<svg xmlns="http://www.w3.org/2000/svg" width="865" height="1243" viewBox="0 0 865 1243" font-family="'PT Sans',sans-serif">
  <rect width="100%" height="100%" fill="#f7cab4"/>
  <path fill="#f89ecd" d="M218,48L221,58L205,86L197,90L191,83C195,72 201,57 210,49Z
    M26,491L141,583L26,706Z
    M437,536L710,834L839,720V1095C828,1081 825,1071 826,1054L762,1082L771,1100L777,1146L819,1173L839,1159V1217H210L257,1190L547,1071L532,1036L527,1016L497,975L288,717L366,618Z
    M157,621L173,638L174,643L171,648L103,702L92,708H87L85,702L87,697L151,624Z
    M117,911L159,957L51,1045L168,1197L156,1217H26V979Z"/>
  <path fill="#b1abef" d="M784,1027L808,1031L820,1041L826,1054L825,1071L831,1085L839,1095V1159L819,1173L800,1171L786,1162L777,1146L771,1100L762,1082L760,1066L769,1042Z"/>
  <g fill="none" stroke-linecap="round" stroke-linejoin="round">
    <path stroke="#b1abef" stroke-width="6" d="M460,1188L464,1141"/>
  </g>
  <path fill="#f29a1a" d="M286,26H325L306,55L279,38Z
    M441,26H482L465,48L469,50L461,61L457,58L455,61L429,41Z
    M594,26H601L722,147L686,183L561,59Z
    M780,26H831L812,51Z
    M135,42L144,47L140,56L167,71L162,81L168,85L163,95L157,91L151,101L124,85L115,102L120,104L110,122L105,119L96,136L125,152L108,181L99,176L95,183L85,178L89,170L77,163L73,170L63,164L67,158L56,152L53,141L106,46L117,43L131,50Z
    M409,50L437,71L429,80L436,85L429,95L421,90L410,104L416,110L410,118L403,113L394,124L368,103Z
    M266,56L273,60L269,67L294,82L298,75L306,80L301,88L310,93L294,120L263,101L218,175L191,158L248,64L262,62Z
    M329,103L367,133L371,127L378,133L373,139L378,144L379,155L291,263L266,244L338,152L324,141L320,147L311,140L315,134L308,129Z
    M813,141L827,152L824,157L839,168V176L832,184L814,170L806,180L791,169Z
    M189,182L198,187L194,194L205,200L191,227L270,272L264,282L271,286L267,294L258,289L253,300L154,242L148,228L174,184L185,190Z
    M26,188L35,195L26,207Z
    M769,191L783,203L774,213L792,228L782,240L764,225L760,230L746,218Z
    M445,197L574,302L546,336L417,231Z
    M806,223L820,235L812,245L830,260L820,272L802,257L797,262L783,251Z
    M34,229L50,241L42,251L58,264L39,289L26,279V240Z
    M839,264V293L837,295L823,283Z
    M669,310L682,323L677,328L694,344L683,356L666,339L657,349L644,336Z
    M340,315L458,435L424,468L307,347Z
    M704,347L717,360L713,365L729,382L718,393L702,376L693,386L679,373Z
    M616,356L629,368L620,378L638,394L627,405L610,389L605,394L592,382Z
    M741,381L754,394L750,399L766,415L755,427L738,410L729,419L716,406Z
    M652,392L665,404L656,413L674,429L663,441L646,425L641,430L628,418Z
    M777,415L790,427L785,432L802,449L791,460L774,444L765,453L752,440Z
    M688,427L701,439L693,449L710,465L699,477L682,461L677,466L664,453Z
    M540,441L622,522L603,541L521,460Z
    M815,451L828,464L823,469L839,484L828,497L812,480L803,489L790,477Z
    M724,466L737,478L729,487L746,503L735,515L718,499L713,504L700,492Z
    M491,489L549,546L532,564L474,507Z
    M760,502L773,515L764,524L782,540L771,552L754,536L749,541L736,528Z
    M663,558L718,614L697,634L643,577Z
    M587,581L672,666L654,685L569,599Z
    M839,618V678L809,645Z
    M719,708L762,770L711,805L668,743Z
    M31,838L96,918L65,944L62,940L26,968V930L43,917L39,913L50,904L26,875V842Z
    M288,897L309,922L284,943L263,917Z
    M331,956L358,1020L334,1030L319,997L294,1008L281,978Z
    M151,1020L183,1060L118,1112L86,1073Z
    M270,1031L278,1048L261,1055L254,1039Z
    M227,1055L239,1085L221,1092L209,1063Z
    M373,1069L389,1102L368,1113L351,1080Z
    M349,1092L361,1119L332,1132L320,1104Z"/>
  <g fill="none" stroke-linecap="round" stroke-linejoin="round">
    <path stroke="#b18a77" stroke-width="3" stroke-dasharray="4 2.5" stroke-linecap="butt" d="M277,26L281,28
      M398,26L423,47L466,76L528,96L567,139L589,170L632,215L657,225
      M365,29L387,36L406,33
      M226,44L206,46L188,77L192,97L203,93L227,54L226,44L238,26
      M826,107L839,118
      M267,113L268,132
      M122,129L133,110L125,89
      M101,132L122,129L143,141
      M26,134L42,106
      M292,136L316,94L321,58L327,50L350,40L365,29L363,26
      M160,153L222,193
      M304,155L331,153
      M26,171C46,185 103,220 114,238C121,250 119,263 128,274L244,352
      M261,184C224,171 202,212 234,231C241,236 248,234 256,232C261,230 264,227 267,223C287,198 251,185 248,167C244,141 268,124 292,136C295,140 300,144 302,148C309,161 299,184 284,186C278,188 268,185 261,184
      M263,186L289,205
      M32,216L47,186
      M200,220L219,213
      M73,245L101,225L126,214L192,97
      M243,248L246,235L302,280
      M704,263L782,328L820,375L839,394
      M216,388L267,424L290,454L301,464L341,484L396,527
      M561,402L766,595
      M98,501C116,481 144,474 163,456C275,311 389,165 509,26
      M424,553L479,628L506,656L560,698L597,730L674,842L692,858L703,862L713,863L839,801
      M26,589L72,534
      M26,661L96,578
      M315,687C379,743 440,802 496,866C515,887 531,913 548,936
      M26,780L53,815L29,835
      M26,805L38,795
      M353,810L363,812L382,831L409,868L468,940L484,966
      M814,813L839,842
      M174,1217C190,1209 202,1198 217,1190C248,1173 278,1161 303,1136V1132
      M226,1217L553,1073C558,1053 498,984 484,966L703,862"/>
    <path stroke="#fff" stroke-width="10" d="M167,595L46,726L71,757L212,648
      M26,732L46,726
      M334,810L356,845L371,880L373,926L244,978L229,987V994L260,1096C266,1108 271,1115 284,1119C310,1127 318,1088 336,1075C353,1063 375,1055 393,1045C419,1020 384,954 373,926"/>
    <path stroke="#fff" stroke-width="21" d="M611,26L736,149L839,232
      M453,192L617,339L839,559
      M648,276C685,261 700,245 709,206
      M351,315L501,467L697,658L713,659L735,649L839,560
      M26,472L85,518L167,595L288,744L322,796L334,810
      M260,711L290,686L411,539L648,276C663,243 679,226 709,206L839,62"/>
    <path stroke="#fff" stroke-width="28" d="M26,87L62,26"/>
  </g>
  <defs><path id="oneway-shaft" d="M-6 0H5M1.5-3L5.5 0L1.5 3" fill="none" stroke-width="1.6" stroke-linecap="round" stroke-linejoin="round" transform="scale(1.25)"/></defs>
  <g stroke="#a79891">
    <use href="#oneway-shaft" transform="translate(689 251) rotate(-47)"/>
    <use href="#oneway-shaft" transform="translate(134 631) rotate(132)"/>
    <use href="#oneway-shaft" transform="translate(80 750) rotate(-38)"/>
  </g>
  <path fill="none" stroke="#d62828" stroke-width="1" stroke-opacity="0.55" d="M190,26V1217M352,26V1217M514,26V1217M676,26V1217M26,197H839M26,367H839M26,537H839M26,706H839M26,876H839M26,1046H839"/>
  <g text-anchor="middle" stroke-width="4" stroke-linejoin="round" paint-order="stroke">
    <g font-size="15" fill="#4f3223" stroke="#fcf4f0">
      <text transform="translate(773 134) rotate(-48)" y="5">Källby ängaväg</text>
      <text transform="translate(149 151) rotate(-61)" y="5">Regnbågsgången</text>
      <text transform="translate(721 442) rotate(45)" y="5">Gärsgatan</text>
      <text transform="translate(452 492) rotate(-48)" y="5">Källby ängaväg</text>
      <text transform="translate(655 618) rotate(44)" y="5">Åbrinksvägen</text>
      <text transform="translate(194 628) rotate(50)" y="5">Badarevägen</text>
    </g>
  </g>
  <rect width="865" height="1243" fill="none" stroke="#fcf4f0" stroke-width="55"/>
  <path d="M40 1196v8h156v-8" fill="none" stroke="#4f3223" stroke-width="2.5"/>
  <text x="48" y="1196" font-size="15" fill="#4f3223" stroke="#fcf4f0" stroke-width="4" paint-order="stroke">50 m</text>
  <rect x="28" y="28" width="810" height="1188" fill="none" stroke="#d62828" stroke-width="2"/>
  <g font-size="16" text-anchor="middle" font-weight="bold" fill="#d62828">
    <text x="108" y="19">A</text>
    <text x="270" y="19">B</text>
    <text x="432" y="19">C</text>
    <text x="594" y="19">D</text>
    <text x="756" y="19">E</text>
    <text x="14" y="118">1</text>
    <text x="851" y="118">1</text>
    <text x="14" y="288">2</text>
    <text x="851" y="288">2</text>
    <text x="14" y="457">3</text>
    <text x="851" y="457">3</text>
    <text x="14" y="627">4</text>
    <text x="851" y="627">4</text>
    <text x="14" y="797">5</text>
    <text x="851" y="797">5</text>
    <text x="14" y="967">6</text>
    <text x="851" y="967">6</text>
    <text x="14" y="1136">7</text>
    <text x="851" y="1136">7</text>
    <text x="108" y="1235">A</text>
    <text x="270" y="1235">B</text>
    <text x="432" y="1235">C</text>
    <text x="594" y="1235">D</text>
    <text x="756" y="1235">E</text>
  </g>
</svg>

• EXERCISE
Every line above that includes the word "linecap" must appear in the answer.

• EXPECTED OUTPUT
  <g fill="none" stroke-linecap="round" stroke-linejoin="round">
  <g fill="none" stroke-linecap="round" stroke-linejoin="round">
    <path stroke="#b18a77" stroke-width="3" stroke-dasharray="4 2.5" stroke-linecap="butt" d="M277,26L281,28
  <defs><path id="oneway-shaft" d="M-6 0H5M1.5-3L5.5 0L1.5 3" fill="none" stroke-width="1.6" stroke-linecap="round" stroke-linejoin="round" transform="scale(1.25)"/></defs>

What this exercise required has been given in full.